Despite the atrocities he authorizes, Harkness holds a deep institutional piety. He views DES as a necessary organ of civilization, absorbing moral costs others cannot bear, and would be genuinely offended at being called a killer. This self-perception insulates him from doubt. He weaponizes patience, knowing that calm, unhurried delivery of terrible truths destabilizes more effectively than violence. He follows procedure meticulously, performing legality even as he enacts atrocity, because the performance itself communicates that resistance is illegitimate. Crucially, he refuses to ask why. He has not read the data his targets possess, understanding that curiosity is a liability; the people who ask questions eventually become the ones asked about.

Relationships

Harkness’s relationship with his kill-team is professional to the point of sterility.
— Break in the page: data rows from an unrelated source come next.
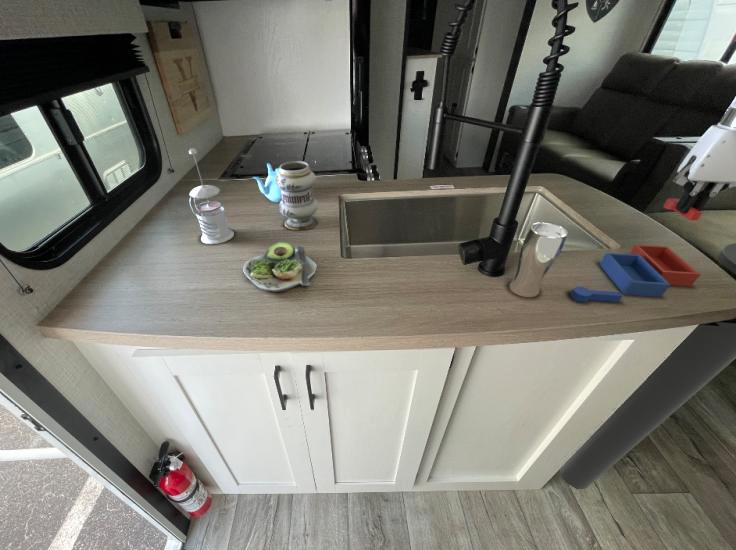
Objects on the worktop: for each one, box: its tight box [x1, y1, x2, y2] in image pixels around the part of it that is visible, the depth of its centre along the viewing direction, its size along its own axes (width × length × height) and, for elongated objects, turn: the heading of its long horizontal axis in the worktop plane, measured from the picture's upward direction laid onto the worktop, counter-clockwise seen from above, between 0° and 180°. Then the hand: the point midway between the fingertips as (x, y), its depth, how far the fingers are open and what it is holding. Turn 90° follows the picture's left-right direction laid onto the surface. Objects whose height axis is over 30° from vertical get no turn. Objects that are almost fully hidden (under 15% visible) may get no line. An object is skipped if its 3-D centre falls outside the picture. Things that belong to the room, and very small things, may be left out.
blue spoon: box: [569, 285, 623, 303], centre depth 70 cm, size 9×3×2 cm, turn 80°
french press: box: [188, 147, 235, 245], centre depth 91 cm, size 10×12×25 cm
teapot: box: [252, 162, 282, 203], centre depth 118 cm, size 15×15×10 cm
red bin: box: [628, 244, 702, 287], centre depth 77 cm, size 12×7×3 cm, turn 170°
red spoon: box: [663, 197, 703, 221], centre depth 74 cm, size 9×3×2 cm, turn 168°
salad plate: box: [242, 241, 317, 293], centre depth 80 cm, size 19×18×5 cm
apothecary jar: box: [275, 160, 319, 231], centre depth 98 cm, size 12×12×18 cm
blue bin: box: [599, 252, 671, 298], centre depth 75 cm, size 12×7×3 cm, turn 170°
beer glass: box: [508, 221, 569, 298], centre depth 69 cm, size 7×7×15 cm
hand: (685, 211), depth 73 cm, fingers closed on red spoon, 1 cm apart
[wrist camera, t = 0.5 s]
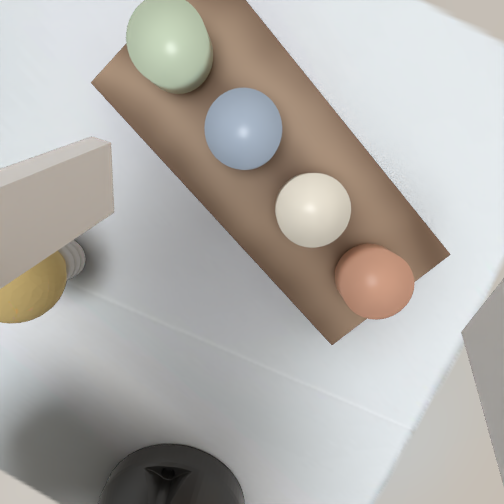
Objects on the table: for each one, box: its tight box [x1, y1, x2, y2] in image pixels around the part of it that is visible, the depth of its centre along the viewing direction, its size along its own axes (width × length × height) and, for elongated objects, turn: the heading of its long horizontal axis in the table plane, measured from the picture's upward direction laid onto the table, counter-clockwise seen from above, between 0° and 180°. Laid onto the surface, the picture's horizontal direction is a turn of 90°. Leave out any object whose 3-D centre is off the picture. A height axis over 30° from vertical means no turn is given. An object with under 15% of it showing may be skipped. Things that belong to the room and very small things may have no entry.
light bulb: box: [0, 240, 86, 323], centre depth 27 cm, size 6×6×10 cm
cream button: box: [275, 173, 351, 248], centre depth 25 cm, size 5×5×3 cm
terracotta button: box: [334, 244, 414, 319], centre depth 26 cm, size 5×5×3 cm
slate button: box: [204, 88, 282, 170], centre depth 24 cm, size 5×5×3 cm
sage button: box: [126, 0, 213, 94], centre depth 23 cm, size 5×5×3 cm
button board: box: [91, 0, 450, 345], centre depth 28 cm, size 12×28×3 cm, turn 42°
He selects operators who share his patience, emotional flatness, and procedural detachment, and leads through demonstrated competence rather than charisma. The team moves with practiced economy, needing no verbal instruction.

Seren Varga knows him by reputation and identifies him before he announces himself, warning Cade that he will “talk to you like a confessor. Don’t believe it.” Her grim recognition suggests she has encountered his methods or profile before, likely during her military service or subsequent flight from institutional violence. She understands exactly the kind of threat he represents and does not waste time on hope.

Harkness has no personal history with Cade Brennan at the mission’s outset. To him, Cade is a primary variable requiring disposal—a loose end. Yet Harkness prefers to engage targets personally rather than order elimination from a distance. He will establish a rapport, making termination feel almost administrative. This is not mercy but another layer of psychological control.

With DES, Harkness enjoys a symbiotic relationship. The department provides institutional legitimacy that sustains his self-image; he supplies operational capacity to resolve problems that cannot be acknowledged to exist. His superiors trust him precisely because he never makes problems. The kill order that brings him to the station originated from a level of the Terran apparatus he has never met and would not wish to meet.

Speech Pattern

Harkness speaks in grammatically precise, complete sentences, even under operational pressure. He avoids contractions when conveying authority, and his default rhythm is unhurried—each word placed with the care he brings to tactical positioning. He pauses before answering questions, selecting exact formulations for calculated effect.

His speech is thick with procedural framing: he does not say “we’re here to kill you” but “anyone found in possession of classified corporate data will be detained and processed.” “Processed,” “contained,” “resolved,” and “concluded” are favorite verbs. He deploys an editorial pause, stopping mid-sentence as if refining a word choice, which creates the impression of scrupulousness while subtly reminding the listener they are being evaluated. When targets explain themselves, he responds with some variation of “I understand”—meaning he has comprehended the information, but calibrated to sound like empathy. Seren’s warning directly targets this tic. He tends to avoid personal names, using titles or roles instead (“the foreman,” “the pilot”), a depersonalization that reflects his genuine perception. His closing formulations—“Thank you for your cooperation,” “I appreciate your candor,” “This will be resolved shortly”—land with the calm finality of a judge passing sentence. He never swears, uses slang, raises his voice, references past operations, or expresses regret, anger, or satisfaction. The absence of affect itself communicates that nothing said will reach him, because there is nothing in him to reach.